##### 読解文 #####

南原繁氏の超国家・普遍思想4と現実との乖離1

南原氏にとっては戦前の方が現実世界と折り合えず観念論で呻吟していたはずなのに、戦後実務で大きな力を振るえるようになっていた結果、現実対応能力が逆に下がったとすれば不思議です。
わたし的にうがった見方をすれば、敗戦直後から米軍の覚え目出たく南原氏が鍛え抜いたプロテスタント的価値観で思った通りの理想的発言をし会議を主導すれば、そのまま米国の意向に合致するという気楽な立場が続いていたからと思われます。
現憲法制定経過を正月明けから紹介してきましたが、松本案をホイットニーに突き返されると、後はGHQ草案通りの内容に合うように日本側は、いかに日本語で憲法条項を作るかに忙殺されていったのですが、神道指令にもとずく日本側うけいれ方針・教育〜思想改革案も背後のGHQの意向を前提した南原氏の提案が何らの抵抗もなく字句修正程度の応答でどん決まって行ったであろうことは想像に難くありません。
軍政をバックにしているので米国の意向にさえ合えば政治につきものの複雑な利害調整不要・・押し通せたので、サンフランシスコ講和条約・・全面講和か片面講和の論争は、アメリカのお墨付意見ではどうにもならなくなった・・彼初めての現実経験だったからかも知れません。
彼にとっては占領政策に迎合していたのではなく、かねてからの自己理論通りの発言をしたら次々とその通りになっただけですから、実務とのハザマで苦しんだ経験がなかったし政治力もなかったのでしょう。(哲学者と政治力には親和性がないのが普通です)
現実と理念の相克についての厳しい議論がなくなったという昨日紹介した西田論文の批判もその通りだったかもしれません。
米ソ対決が起きると理想論通り(国際平和・みんなが一致して平和を祝うに越したことがない)に行かない事態出現で、理想論通りの全面講和論を主張した結果「曲学阿世の徒」という名指し批判を受けたことになります。
非武装平和論も、理想国家は現実に存在しないので戸締りが必要という実際を無視した意見の始まりです。
実態無視といえば晢学者の常と言えるでしょうが、具体的政治決定に反対すれば、その決定がない場合に生じる現実・・どこか勢力の損得・利害があります。
本人としては純粋な哲理に基づいているつもりでも、社会的地位に基づいて発言する以上はその発言の結果生じる利害のために意見を言っていると見られるのが普通です。
以後南原氏は歴史の表舞台から消えていき、門下生の丸山真男氏らがなおその余韻で頑張りますが、60年安保を境に影響力を失い・「過去のバイブル化」していきます。

#####

課題の指示 |
上の南原繁氏についての文章を、最後の一文の後から書き継ぐこと。

##### 演習用データ #####

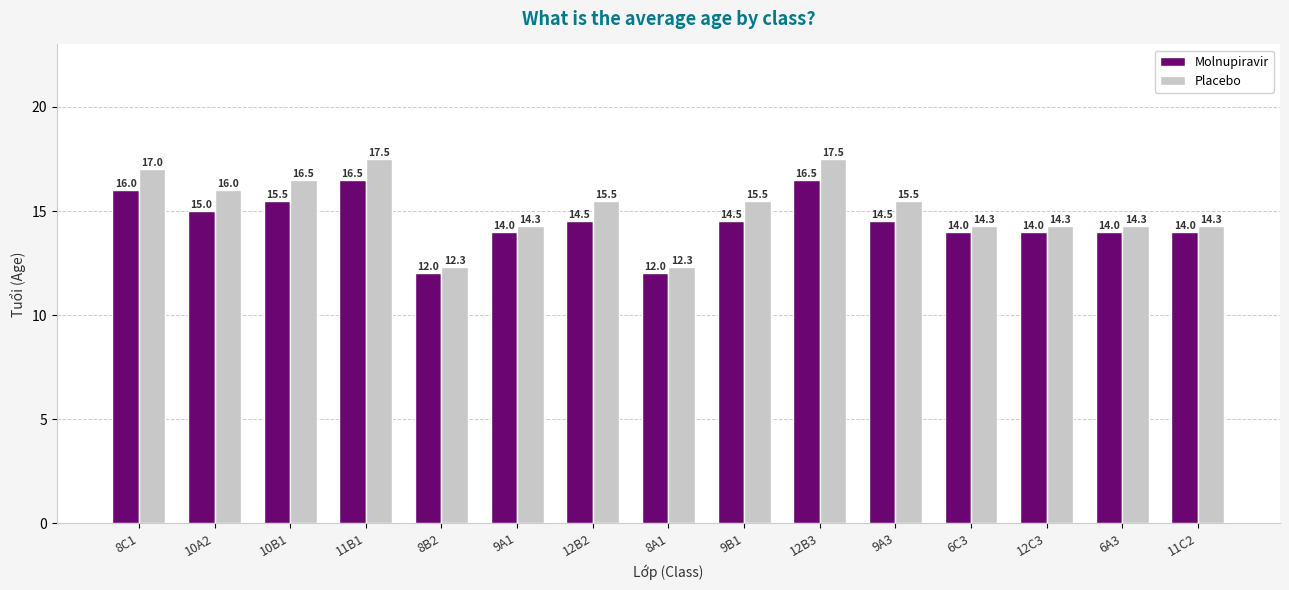

What is the spread (max minus min) of values at 12B3?

1.0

#####

解答 |
そして19日紹介したように、近年では南原氏の愛弟子丸山眞男の「神格化」した「超国家主義」という流行語自体GHQの神道指令を鸚鵡返しに言っただけのことで学問とは言えない・・何らの事実根拠もなかったという趣旨の批判論文がネット上で公開される(思想の自由市場が始まった結果?)ようになっています。
出版界で絶大な威力を持つ丸山真男批判を発行できる書店がないのかもしれませんし、19日紹介したネットはどこの誰が書いているのか見てみると匿名になっている・内容的には素人とは思えませんが、その道の専門家と言えるかまではわかりません。
専門的緻密な論証では一般読者にとっつきにくいので、あえてラフに書いているのかも知れませんし、
専門家として名前を出すほどの自信がないから匿名なのか?もわかりません。
そもそも基礎的前提としている「しらす」という概念は魅力的(日本人の心に親和的)ではあるものの(私の勉強不足が原因でしょうが)根拠がはっきりしませんし、それに基づいて教育勅語が出来ているという根拠(井上氏がそういう思想で起草したか?起草者にそういう具体的意識がなかったが、そう読むべきというのかも)も不明です。
そういう疑問を持ってみるとその他事実関係についてもきっちりした論証を経たものかどうか不安になってきます。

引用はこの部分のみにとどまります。